*** Opening of TEXT SHOWN ***

Fred Eckhard, Secretary General Annan's press spokesman, issued some statements following the Security Council session, which was closed to journalists. Edith Lederer reported for AP from New York that Annabi urged the council to call on all sides to observe the cease-fire in Congo, stop new offensives, "and do everything possible to prevent outbreaks of violence, especially in South Kivu" province. Britain's Ambassador Greenstock, the current council president, said the reports of fighting had "raised council concern." Annabi expressed concern about reports from the South Kivu area "strongly suggesting that the slightest incident could trigger large-scale organized attacks against the civilian population there, notably those of Tutsi origin." Annabi told the council, "given the level of threat to the Congolese Tutsi community, that they themselves could trigger an anti-Tutsi offensive through violent actions against their neighbors."

Reuters reported on December 21 that Eckhard said all parties should refrain from "hostile propaganda and bellicose statements and permit access by humanitarian organizations."

It is not clear precisely what prompted these warnings from Annabi, though there is a suggestion that they were partly motivated by the recently published blistering critique of the UN failure to prevent and then stop the Rwandan Genocide of 1994. There is a sense that Annabi's warnings might be at least partly designed to cover his hind-quarter and that of the Security Council, should an eruption of violence actually emerge. The Security Council session was closed to the public, so it is not known publicly what the specifics of his supporting facts were. In addition, there is no evidence that the Security Council took any overt action on his warning, other then to send out Fred Eckhard to make some statements.

For its part, the Kabila government has asked the UN High Commissioner for Human Rights, Mary Robinson, to investigate allegations that Rwandan troops buried 15 Congolese women alive in the South Kivu area last week. The human rights minister, Leonard She Okitundu, said the allegations were based on reports from COGESKI, a Congolese human rights organization with links in rebel and Rwandan-held areas in the eastern regions. Okitundu said that Rwandan soldiers apparently buried the women after they were suspected of collaborating with local Mai-Mai militia fighting alongside forces loyal to Kabila. Reuters quoted Okitundu saying, "We received information from COGESKI that 15 women were buried alive by Rwandan troops in South Kivu. I have appealed to the UN High Commissioner for Human Rights, Mary Robinson, to denounce the event and to constitute a commission of enquiry immediately." No reaction has yet been seen from Robinson.

*** Close of TEXT SHOWN ***
*** Opening of SUPPLIED ENTRIES ***

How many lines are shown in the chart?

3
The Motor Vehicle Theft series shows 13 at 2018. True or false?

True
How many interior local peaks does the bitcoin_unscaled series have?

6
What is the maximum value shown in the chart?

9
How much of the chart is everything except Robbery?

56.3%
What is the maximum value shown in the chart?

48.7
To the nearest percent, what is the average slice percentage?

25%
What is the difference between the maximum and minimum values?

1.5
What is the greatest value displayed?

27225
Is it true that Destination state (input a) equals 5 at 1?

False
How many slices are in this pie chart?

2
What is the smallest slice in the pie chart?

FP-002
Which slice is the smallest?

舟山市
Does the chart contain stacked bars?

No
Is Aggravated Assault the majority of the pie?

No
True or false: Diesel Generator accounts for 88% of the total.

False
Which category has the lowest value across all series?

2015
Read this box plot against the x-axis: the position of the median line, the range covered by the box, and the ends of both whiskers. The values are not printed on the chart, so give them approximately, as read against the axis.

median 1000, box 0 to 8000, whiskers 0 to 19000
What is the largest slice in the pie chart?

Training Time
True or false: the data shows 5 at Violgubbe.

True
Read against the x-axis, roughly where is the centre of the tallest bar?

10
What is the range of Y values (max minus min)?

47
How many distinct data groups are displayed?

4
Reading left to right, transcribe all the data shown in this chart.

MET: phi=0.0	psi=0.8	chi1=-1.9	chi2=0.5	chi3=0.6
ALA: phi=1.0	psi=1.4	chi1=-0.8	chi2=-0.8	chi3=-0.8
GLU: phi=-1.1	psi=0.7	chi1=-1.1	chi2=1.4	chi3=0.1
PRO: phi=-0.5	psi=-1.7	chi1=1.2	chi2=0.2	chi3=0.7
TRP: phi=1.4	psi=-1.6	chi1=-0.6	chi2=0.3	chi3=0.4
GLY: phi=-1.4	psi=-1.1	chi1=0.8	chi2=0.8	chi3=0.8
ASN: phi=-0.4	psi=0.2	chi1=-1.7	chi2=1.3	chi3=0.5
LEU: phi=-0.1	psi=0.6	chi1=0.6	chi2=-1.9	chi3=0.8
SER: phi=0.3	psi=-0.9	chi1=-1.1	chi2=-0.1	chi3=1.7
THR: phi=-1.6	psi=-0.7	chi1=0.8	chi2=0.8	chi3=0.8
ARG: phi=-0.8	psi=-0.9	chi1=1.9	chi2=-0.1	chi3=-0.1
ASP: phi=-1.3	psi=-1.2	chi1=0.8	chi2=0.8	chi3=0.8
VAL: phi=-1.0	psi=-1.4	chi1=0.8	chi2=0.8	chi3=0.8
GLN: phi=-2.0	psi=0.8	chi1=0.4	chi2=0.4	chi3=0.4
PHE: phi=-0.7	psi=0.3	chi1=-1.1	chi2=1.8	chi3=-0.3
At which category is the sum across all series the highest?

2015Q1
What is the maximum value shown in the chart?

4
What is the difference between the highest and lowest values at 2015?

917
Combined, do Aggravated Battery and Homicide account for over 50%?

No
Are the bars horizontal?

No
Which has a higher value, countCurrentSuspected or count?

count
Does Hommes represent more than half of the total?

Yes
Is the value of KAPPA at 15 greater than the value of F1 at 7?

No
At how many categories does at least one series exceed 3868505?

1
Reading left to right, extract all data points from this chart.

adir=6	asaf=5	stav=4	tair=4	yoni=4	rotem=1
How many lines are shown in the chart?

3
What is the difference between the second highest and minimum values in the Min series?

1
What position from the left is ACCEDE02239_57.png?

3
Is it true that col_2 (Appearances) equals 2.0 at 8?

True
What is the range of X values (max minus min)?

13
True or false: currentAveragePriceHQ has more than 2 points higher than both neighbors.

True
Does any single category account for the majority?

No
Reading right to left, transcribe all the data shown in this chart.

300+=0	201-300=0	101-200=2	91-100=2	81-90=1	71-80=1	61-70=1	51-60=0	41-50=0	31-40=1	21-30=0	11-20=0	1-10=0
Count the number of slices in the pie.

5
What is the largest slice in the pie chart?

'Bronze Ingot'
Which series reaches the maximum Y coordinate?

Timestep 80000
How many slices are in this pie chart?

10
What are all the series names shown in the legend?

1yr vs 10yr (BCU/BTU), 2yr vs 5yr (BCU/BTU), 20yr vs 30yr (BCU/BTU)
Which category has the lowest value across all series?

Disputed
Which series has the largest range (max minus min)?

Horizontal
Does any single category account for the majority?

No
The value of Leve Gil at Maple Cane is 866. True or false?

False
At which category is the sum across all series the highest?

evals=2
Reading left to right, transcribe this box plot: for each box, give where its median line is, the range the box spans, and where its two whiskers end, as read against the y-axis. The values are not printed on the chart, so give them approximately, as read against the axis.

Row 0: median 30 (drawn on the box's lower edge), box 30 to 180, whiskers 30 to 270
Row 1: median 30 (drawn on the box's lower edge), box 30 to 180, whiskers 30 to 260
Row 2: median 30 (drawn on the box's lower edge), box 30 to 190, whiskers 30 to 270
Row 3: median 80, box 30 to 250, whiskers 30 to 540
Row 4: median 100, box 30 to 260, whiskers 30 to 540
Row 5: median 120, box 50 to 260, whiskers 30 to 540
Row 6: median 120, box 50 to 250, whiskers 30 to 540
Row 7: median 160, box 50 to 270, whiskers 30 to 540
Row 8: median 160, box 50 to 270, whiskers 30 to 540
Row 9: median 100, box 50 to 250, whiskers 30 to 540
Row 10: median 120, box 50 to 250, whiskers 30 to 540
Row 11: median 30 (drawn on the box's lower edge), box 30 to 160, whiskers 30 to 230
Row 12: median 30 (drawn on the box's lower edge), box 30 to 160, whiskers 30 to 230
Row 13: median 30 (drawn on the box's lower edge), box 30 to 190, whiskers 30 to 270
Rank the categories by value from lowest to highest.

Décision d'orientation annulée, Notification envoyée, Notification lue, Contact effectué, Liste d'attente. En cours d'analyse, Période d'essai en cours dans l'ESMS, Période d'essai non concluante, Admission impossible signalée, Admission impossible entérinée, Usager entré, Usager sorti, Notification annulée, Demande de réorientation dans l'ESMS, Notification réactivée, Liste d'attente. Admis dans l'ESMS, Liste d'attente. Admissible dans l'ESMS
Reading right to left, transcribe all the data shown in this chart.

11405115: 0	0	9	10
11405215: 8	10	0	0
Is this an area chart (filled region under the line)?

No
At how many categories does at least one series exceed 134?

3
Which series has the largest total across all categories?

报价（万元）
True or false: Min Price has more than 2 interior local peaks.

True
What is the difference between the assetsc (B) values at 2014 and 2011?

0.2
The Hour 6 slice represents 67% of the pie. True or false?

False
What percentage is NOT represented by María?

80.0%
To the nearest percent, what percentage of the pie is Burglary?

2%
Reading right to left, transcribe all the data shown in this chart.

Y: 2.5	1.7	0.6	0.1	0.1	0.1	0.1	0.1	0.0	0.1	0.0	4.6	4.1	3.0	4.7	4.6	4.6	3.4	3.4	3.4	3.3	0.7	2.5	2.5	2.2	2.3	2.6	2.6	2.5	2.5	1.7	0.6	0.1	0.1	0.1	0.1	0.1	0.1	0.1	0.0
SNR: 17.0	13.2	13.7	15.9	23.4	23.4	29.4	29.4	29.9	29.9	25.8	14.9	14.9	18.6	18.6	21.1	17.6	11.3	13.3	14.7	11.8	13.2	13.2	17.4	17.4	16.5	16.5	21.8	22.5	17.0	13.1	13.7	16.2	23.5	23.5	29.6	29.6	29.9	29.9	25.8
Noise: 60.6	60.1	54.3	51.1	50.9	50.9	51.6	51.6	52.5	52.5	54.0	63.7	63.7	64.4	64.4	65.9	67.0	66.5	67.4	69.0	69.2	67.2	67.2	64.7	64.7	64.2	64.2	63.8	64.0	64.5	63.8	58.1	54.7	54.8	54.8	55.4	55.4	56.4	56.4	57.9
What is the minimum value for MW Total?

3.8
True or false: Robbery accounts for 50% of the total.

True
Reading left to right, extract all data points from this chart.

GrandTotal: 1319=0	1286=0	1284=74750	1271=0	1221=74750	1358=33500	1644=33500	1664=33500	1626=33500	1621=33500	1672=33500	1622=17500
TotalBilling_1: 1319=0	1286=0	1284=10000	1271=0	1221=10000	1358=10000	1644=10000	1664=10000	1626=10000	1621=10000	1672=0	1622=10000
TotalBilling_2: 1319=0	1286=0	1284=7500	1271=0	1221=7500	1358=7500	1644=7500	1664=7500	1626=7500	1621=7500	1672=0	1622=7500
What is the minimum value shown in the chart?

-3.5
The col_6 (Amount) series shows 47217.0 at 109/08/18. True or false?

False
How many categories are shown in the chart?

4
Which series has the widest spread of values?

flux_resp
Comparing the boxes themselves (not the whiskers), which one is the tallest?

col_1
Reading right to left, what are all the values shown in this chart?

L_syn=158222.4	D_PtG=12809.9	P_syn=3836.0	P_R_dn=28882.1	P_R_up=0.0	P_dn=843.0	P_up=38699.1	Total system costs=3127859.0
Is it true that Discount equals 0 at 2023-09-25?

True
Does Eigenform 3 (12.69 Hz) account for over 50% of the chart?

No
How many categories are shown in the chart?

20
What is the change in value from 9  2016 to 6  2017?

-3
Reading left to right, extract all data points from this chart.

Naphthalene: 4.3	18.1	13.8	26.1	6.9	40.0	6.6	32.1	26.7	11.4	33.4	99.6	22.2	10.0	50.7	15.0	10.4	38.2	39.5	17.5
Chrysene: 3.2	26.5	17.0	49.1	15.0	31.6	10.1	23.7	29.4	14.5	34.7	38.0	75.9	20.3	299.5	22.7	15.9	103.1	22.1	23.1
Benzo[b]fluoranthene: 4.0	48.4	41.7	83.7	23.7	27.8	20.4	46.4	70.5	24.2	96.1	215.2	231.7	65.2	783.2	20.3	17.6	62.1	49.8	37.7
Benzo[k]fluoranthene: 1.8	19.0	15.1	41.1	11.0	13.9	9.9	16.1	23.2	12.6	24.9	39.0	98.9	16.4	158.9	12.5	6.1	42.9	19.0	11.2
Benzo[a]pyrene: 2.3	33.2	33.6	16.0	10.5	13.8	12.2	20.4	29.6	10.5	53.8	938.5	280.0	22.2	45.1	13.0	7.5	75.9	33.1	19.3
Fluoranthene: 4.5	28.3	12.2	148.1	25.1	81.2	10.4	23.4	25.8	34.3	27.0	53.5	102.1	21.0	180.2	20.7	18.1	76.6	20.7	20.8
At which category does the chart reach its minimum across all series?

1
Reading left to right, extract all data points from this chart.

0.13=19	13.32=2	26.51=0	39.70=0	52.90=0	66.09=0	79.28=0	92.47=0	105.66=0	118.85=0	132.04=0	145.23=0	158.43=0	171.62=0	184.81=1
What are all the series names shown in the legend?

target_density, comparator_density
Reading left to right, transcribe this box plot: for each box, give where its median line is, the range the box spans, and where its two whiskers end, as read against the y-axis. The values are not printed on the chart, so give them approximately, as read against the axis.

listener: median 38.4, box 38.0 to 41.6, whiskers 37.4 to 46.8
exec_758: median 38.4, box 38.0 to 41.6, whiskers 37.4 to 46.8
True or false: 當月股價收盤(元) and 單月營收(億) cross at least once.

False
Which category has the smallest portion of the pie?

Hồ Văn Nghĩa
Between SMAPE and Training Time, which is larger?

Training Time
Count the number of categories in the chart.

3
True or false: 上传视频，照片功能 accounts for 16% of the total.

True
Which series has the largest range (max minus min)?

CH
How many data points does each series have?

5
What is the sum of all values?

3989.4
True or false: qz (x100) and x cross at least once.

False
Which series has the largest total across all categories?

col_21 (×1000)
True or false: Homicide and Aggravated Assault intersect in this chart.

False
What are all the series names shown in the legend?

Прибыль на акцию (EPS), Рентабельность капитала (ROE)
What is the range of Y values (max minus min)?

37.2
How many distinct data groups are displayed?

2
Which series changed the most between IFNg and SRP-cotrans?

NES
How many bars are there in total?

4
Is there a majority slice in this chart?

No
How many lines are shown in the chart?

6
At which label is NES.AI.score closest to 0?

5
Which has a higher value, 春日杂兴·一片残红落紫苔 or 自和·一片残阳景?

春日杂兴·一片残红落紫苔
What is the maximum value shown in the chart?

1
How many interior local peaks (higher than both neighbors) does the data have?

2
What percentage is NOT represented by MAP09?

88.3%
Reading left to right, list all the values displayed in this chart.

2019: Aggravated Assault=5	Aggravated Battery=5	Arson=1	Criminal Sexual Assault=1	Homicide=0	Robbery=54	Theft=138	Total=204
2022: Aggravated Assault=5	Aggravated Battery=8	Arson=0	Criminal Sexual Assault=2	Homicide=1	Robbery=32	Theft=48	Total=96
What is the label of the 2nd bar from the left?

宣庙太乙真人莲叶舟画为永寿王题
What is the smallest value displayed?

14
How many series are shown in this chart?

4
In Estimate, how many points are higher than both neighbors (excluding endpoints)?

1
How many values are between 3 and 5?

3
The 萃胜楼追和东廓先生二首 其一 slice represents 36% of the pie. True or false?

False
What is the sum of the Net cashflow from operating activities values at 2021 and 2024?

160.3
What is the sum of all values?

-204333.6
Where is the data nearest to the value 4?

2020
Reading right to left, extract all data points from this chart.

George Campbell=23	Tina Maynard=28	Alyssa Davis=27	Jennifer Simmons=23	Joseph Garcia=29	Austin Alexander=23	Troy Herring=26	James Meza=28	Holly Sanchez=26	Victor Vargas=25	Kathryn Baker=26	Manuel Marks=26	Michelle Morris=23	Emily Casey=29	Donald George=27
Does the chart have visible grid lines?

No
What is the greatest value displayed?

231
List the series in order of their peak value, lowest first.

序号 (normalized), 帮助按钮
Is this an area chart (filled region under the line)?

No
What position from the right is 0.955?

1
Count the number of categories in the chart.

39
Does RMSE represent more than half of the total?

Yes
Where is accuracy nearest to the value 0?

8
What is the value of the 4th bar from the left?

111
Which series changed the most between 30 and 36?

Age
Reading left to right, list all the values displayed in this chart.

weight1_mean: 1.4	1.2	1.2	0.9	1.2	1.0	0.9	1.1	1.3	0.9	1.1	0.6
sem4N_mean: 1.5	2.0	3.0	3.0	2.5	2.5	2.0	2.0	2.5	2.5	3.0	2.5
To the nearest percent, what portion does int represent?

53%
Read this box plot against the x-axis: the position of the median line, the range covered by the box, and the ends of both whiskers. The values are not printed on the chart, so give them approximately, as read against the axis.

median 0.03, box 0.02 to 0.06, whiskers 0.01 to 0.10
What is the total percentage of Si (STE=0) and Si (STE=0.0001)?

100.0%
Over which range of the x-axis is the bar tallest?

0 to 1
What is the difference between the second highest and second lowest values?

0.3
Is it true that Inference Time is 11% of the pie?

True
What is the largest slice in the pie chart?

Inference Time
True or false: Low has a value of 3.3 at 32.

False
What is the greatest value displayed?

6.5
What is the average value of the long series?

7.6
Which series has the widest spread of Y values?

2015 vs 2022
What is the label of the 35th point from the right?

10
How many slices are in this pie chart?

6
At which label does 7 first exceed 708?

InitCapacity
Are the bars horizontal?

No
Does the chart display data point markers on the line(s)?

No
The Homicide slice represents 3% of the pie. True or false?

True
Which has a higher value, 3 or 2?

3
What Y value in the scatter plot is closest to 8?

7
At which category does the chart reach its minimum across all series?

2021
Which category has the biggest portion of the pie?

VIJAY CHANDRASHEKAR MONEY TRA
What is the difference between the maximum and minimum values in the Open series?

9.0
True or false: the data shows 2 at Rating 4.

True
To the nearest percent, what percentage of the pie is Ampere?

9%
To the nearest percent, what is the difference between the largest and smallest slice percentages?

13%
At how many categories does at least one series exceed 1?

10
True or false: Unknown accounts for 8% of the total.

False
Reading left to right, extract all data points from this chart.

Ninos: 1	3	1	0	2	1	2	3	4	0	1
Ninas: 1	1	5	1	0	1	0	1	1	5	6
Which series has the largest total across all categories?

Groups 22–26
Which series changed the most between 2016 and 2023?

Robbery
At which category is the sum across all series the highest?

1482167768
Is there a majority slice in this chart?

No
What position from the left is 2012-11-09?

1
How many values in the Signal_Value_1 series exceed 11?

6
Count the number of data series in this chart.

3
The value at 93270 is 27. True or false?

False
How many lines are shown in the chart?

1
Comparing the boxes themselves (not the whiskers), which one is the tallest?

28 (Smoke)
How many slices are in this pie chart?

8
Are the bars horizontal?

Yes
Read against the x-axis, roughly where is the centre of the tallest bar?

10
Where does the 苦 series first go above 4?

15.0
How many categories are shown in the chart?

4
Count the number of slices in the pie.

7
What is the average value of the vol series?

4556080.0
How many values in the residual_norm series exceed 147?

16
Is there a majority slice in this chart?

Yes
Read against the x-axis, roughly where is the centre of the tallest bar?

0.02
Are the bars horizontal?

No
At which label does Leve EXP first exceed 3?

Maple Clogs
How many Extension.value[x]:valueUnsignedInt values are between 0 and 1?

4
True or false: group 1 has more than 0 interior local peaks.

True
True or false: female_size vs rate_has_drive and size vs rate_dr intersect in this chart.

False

*** Close of SUPPLIED ENTRIES ***

*WHAT THIS TASK INVOLVES*
Please extract the passage of the news text between "It is not clear" and "make some statements.", inclusive. Work only from the news text.

*RESULT*
It is not clear precisely what prompted these warnings from Annabi, though there is a suggestion that they were partly motivated by the recently published blistering critique of the UN failure to prevent and then stop the Rwandan Genocide of 1994. There is a sense that Annabi's warnings might be at least partly designed to cover his hind-quarter and that of the Security Council, should an eruption of violence actually emerge. The Security Council session was closed to the public, so it is not known publicly what the specifics of his supporting facts were. In addition, there is no evidence that the Security Council took any overt action on his warning, other then to send out Fred Eckhard to make some statements.